- The Washington Times - Sunday, May 26, 2002

Today, Colombians are expected to cast their ballots supporting a war in order to win peace. Colombians have suffered through almost four decades of terrorist-led violence, and many have suffered personal losses as tens of thousands have died in massacres, sieges and crossfires. Alvaro Uribe, the front-runner in today's presidential election, has pledged to bring an end to the violence through military action. It is easy to understand Mr. Uribe's popular appeal, but as president, he may be a new source of trouble.
His promise is attractive to Colombians, who have watched in despair as President Andres Pastrana handed over an area the size of Switzerland to the brutally violent insurgent group known as the FARC. Mr. Pastrana ceded to the FARC control of the territory and the people in it thereby denying Colombians their right to the protection of the state, not to mention other fundamental rights. Mr. Pastrana had hoped the grandiose gesture would convince the FARC of his goodwill and bring the guerrilla group to the negotiating table. Unsurprisingly, the FARC used what's known as the demilitarized zone as a home base to launch its horrific campaigns into other areas of the country. Meanwhile, the Colombians living there, who became Mr. Pastrana's sacrificial lambs, have long raised alarms regarding the FARC's violations of their human rights.

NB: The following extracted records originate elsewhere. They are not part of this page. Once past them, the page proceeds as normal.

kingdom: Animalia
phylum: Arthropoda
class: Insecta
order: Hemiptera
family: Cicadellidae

When Colombians voted in Mr. Pastrana, they still believed peace could be negotiated with the various terrorist groups, whose narco-trafficking, blood-curdling massacres and links to Colombia's military have brought the country to its knees. Now that Mr. Pastrana's efforts have failed most ignominiously, it is little wonder that Colombians want war. The Bush administration should be watching closely, however, as to just who will be Colombia's next president.

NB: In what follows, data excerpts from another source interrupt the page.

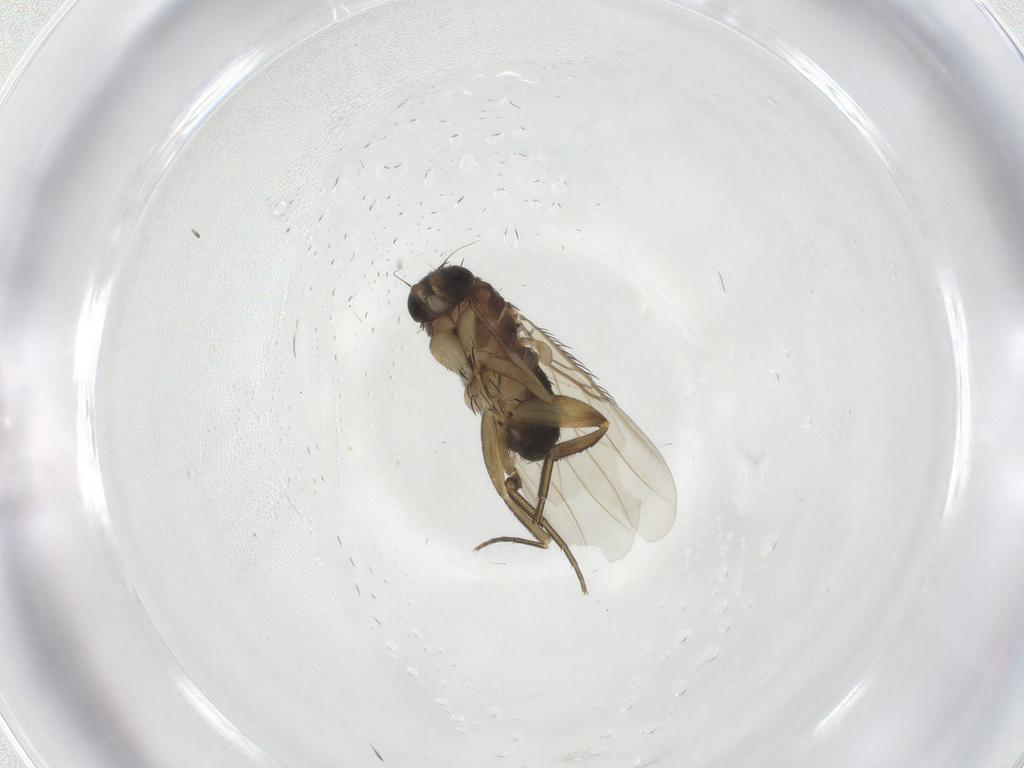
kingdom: Animalia
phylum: Arthropoda
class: Insecta
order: Diptera
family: Phoridae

Paramilitary groups and other narco-traffickers have proclaimed themselves friends of Mr. Uribe. And although the presidential hopeful has said he will go after paramilitary groups in his efforts to rout out terrorism, Mr. Uribe has also said he will support the creation of local self-defense groups, which are the origins of current-day paramilitary groups. Should Mr. Uribe become Colombia's next president as expected, the Bush administration will have to monitor closely potential links between paramilitary groups, the president, and the country's military.

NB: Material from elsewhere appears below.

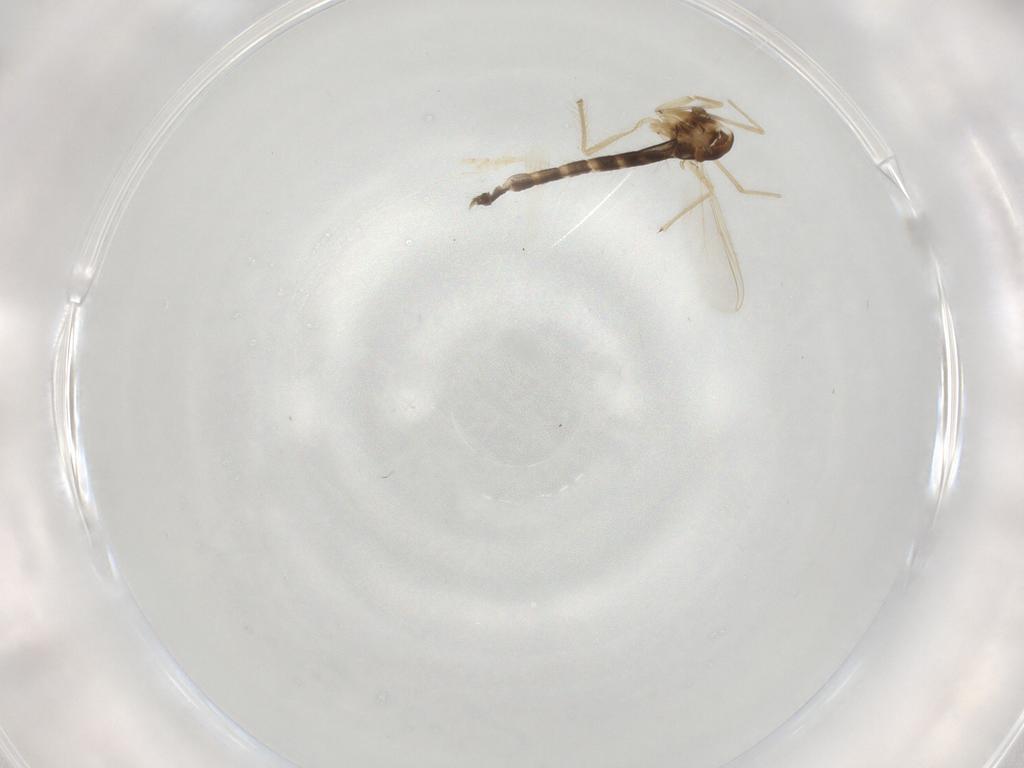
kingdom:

Mr. Uribe also seems to be afflicted with a tunnel-visioned approach to Colombia's problems. While it is inevitable that Colombia's terrorists must be dealt with, at least in part, militarily, the country has a whole host of other problems as well. Colombia's next president leader must make the presence of the state known in the remote areas that are today no-man's land. Local law-enforcement must be aggressively bolstered, and judicial reform has become critical. Roads have to be built.
If he is elected, Mr. Uribe will have to try solve these critical shortcomings, or there will be little hope for success in his planned military action.